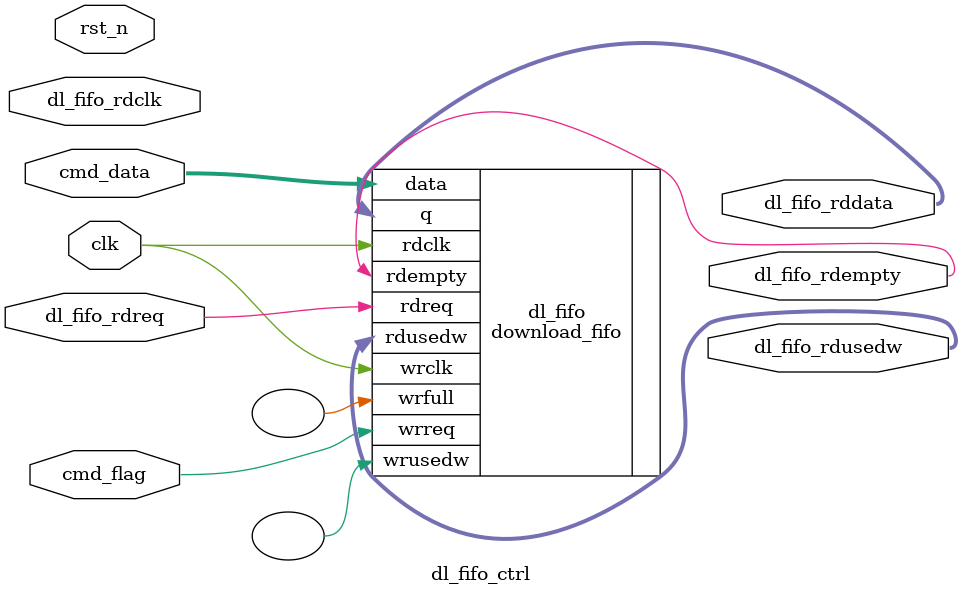
<source format=v>
/************************************************************************
 * Author        : yebin
 * Email         : 390931229@qq.com
 * Create time   : 2022-3-4
 * Last modified : 2022-3-4
 * Filename      : dl_fifo_ctrl.v
 * Description   : write data to the fifo 
 * *********************************************************************/
module dl_fifo_ctrl(
input                           clk                             ,
input                           rst_n                           ,

input                           cmd_flag                        ,
input   [7:0]                   cmd_data                        ,

input                           dl_fifo_rdreq                   ,
input                           dl_fifo_rdclk                   ,

output  [7:0]                   dl_fifo_rddata                  ,
output  [9:0]                   dl_fifo_rdusedw                 ,
output                          dl_fifo_rdempty


);

/************************************************************************/
/******************fifo ctrl*********************************************/
/***********************************************************************/

download_fifo dl_fifo(

        .rdclk                  ( clk                           ),
        .rdreq                  ( dl_fifo_rdreq                 ),
        .q                      ( dl_fifo_rddata                ),

        .wrclk                  ( clk                           ),
        .wrreq                  ( cmd_flag                      ),
        .data                   ( cmd_data                      ),
        
        .rdusedw                ( dl_fifo_rdusedw               ),        
        .rdempty                ( dl_fifo_rdempty               ),
        .wrfull                 (                               ),
        .wrusedw                (                               ),
);

endmodule

</source>
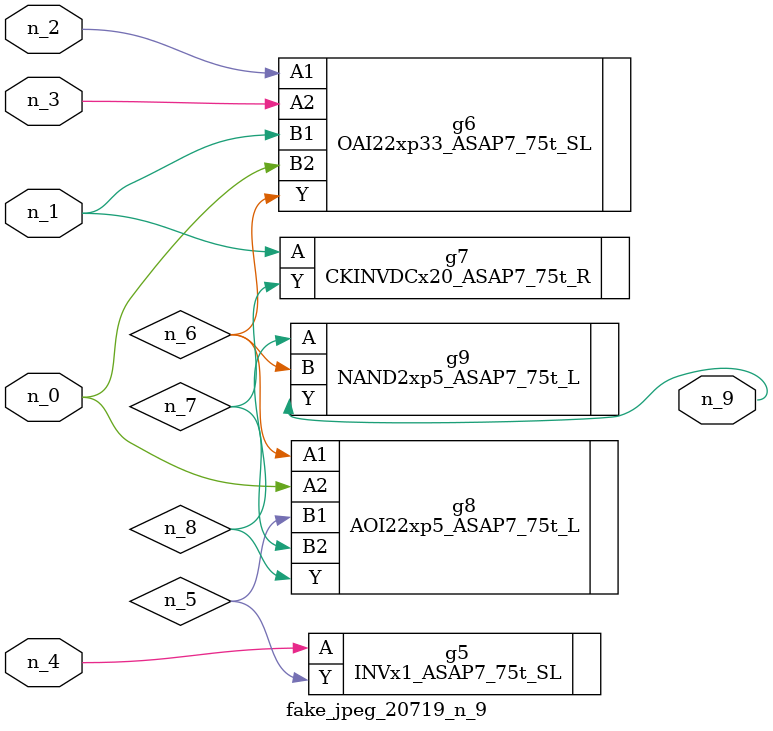
<source format=v>
module fake_jpeg_20719_n_9 (n_3, n_2, n_1, n_0, n_4, n_9);

input n_3;
input n_2;
input n_1;
input n_0;
input n_4;

output n_9;

wire n_8;
wire n_6;
wire n_5;
wire n_7;

INVx1_ASAP7_75t_SL g5 ( 
.A(n_4),
.Y(n_5)
);

OAI22xp33_ASAP7_75t_SL g6 ( 
.A1(n_2),
.A2(n_3),
.B1(n_1),
.B2(n_0),
.Y(n_6)
);

CKINVDCx20_ASAP7_75t_R g7 ( 
.A(n_1),
.Y(n_7)
);

AOI22xp5_ASAP7_75t_L g8 ( 
.A1(n_6),
.A2(n_0),
.B1(n_5),
.B2(n_7),
.Y(n_8)
);

NAND2xp5_ASAP7_75t_L g9 ( 
.A(n_8),
.B(n_6),
.Y(n_9)
);


endmodule
</source>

* WORK INSTRUCTIONS: Nothing but the lines from the beginning of the material above through the line containing "to the fifo" should appear in the answer, copied exactly and free of pictures.

* ANSWER SPACE:
<source format=v>
/************************************************************************
 * Author        : yebin
 * Email         : 390931229@qq.com
 * Create time   : 2022-3-4
 * Last modified : 2022-3-4
 * Filename      : dl_fifo_ctrl.v
 * Description   : write data to the fifo 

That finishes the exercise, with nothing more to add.